# 短い練習
以下の行を一つ残らず、文字を一切変えずに書き写すこと。

[コレクションの記録]
§

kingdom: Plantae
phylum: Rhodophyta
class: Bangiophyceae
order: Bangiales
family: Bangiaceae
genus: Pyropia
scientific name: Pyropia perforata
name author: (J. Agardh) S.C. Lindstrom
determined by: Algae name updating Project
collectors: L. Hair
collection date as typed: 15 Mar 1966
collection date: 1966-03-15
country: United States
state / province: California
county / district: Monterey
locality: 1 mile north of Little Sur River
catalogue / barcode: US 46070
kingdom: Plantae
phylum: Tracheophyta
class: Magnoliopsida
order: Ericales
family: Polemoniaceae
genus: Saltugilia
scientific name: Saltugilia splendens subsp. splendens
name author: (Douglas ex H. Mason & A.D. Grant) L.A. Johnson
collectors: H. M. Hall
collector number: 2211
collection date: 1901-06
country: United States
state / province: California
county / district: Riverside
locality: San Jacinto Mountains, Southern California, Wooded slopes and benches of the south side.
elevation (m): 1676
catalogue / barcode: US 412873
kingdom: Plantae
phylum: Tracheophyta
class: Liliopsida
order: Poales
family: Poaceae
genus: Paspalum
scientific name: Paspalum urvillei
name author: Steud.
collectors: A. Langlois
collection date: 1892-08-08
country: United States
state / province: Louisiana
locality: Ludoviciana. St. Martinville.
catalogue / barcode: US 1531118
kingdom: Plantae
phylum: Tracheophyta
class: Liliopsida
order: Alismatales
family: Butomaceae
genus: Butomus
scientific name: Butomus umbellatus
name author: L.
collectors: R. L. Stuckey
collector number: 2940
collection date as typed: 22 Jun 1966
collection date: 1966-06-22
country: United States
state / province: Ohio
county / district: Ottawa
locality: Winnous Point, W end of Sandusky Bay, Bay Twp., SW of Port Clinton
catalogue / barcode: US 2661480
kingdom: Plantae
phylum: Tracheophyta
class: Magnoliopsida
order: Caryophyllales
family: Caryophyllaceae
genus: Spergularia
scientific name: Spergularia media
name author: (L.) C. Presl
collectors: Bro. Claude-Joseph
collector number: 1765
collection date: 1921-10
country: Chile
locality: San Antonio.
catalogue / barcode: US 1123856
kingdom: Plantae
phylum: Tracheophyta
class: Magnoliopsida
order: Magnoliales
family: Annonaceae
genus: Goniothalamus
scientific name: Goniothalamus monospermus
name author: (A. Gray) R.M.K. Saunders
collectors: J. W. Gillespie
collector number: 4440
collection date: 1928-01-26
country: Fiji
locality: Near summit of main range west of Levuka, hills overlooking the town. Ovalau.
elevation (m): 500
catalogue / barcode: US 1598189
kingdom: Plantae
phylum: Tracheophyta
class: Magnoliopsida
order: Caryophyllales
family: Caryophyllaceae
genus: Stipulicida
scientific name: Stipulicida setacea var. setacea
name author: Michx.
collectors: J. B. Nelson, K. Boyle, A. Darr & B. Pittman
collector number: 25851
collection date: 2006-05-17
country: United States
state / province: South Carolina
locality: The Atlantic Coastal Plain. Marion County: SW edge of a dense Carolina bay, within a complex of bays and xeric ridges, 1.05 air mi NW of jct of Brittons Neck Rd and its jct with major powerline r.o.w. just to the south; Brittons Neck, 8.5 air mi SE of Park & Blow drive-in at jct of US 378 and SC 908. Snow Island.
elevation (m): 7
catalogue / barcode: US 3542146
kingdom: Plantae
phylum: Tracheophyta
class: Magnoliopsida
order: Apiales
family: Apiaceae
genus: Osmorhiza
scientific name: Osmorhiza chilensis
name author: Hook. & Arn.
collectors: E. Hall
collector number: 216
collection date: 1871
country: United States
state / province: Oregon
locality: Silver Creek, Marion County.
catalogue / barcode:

§

# 解答全文
kingdom: Plantae
phylum: Rhodophyta
class: Bangiophyceae
order: Bangiales
family: Bangiaceae
genus: Pyropia
scientific name: Pyropia perforata
name author: (J. Agardh) S.C. Lindstrom
determined by: Algae name updating Project
collectors: L. Hair
collection date as typed: 15 Mar 1966
collection date: 1966-03-15
country: United States
state / province: California
county / district: Monterey
locality: 1 mile north of Little Sur River
catalogue / barcode: US 46070
kingdom: Plantae
phylum: Tracheophyta
class: Magnoliopsida
order: Ericales
family: Polemoniaceae
genus: Saltugilia
scientific name: Saltugilia splendens subsp. splendens
name author: (Douglas ex H. Mason & A.D. Grant) L.A. Johnson
collectors: H. M. Hall
collector number: 2211
collection date: 1901-06
country: United States
state / province: California
county / district: Riverside
locality: San Jacinto Mountains, Southern California, Wooded slopes and benches of the south side.
elevation (m): 1676
catalogue / barcode: US 412873
kingdom: Plantae
phylum: Tracheophyta
class: Liliopsida
order: Poales
family: Poaceae
genus: Paspalum
scientific name: Paspalum urvillei
name author: Steud.
collectors: A. Langlois
collection date: 1892-08-08
country: United States
state / province: Louisiana
locality: Ludoviciana. St. Martinville.
catalogue / barcode: US 1531118
kingdom: Plantae
phylum: Tracheophyta
class: Liliopsida
order: Alismatales
family: Butomaceae
genus: Butomus
scientific name: Butomus umbellatus
name author: L.
collectors: R. L. Stuckey
collector number: 2940
collection date as typed: 22 Jun 1966
collection date: 1966-06-22
country: United States
state / province: Ohio
county / district: Ottawa
locality: Winnous Point, W end of Sandusky Bay, Bay Twp., SW of Port Clinton
catalogue / barcode: US 2661480
kingdom: Plantae
phylum: Tracheophyta
class: Magnoliopsida
order: Caryophyllales
family: Caryophyllaceae
genus: Spergularia
scientific name: Spergularia media
name author: (L.) C. Presl
collectors: Bro. Claude-Joseph
collector number: 1765
collection date: 1921-10
country: Chile
locality: San Antonio.
catalogue / barcode: US 1123856
kingdom: Plantae
phylum: Tracheophyta
class: Magnoliopsida
order: Magnoliales
family: Annonaceae
genus: Goniothalamus
scientific name: Goniothalamus monospermus
name author: (A. Gray) R.M.K. Saunders
collectors: J. W. Gillespie
collector number: 4440
collection date: 1928-01-26
country: Fiji
locality: Near summit of main range west of Levuka, hills overlooking the town. Ovalau.
elevation (m): 500
catalogue / barcode: US 1598189
kingdom: Plantae
phylum: Tracheophyta
class: Magnoliopsida
order: Caryophyllales
family: Caryophyllaceae
genus: Stipulicida
scientific name: Stipulicida setacea var. setacea
name author: Michx.
collectors: J. B. Nelson, K. Boyle, A. Darr & B. Pittman
collector number: 25851
collection date: 2006-05-17
country: United States
state / province: South Carolina
locality: The Atlantic Coastal Plain. Marion County: SW edge of a dense Carolina bay, within a complex of bays and xeric ridges, 1.05 air mi NW of jct of Brittons Neck Rd and its jct with major powerline r.o.w. just to the south; Brittons Neck, 8.5 air mi SE of Park & Blow drive-in at jct of US 378 and SC 908. Snow Island.
elevation (m): 7
catalogue / barcode: US 3542146
kingdom: Plantae
phylum: Tracheophyta
class: Magnoliopsida
order: Apiales
family: Apiaceae
genus: Osmorhiza
scientific name: Osmorhiza chilensis
name author: Hook. & Arn.
collectors: E. Hall
collector number: 216
collection date: 1871
country: United States
state / province: Oregon
locality: Silver Creek, Marion County.
catalogue / barcode:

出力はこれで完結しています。